FOWLR tank only for now. May become a reef tank after a year or so.

My live rock/sand is done cycling. I'm getting an occasional spike of NO3 that jumps from 5-7 up to 10 or 15ppm but my ammonia is stable @ 0.5ppm (with an occasional drop down to 0.25ppm) and NO2 dropping consistently (now between 1 and 2 ppm). So I'm placing my order with my LFS for a CUC which should be here Friday.

30 gallon tank, Here's what I was thinking:

Weeks 1 & 2:
5 tochus snails & 5 red-legged hermits (and a few extra shells so the hermits don't go after the snails). Supplement with dry fish food that came with the tank every 3-4 days depending on how well they're doing with the diatoms and hair algae.

Week 3: 
5 more of both, a fire shrimp or a peppermint and a pom pom crab (I confess the pom pom is more for show). I think I'll get my first fish around this time so the shrimp is more for the fish than anything else.

Does anyone else have one of these Pom Poms? Are they good sand cleaners (I so can't wait to see it mop the sand floor)

Week 5:
More fish so I plan on another fire shrimp and a peppermint. I may also pick up a cucumber if it looks like the crabs aren't doing a good job around the LR base.

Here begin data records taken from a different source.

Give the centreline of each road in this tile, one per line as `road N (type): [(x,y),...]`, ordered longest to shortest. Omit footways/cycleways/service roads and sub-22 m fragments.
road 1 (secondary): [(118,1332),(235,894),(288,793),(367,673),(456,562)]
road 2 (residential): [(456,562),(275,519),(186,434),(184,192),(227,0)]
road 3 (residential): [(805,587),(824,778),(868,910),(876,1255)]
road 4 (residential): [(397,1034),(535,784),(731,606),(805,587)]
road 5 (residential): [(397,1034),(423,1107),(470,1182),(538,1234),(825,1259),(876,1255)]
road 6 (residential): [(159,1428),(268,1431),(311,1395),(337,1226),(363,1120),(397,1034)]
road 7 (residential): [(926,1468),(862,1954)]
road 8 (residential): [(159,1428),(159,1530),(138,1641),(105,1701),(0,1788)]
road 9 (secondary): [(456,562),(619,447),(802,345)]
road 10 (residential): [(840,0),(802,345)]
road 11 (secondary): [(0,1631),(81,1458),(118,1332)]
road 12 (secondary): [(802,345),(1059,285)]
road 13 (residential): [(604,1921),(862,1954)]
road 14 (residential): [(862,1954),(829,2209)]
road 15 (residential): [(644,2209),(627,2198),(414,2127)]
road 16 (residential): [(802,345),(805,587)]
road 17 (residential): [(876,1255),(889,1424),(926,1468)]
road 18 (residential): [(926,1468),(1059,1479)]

I have a few mounds and hills in my sand. I have 4 inches in the back, 3 inches in the front corners and 2 inches in the front center of the tank. Should I get something to borrow into the sand (like a star) once all of this is established or do I not have enough sand to worry about it?


----------



## dhubhain (Jan 15, 2012)

I should also add, I was thinking of 2 or 3 cleaner clams. But its more for show than anything else. I did hear they do a great job converting nitrogen products to oxygen. Anyone have any luck with them? Any suggestions?


----------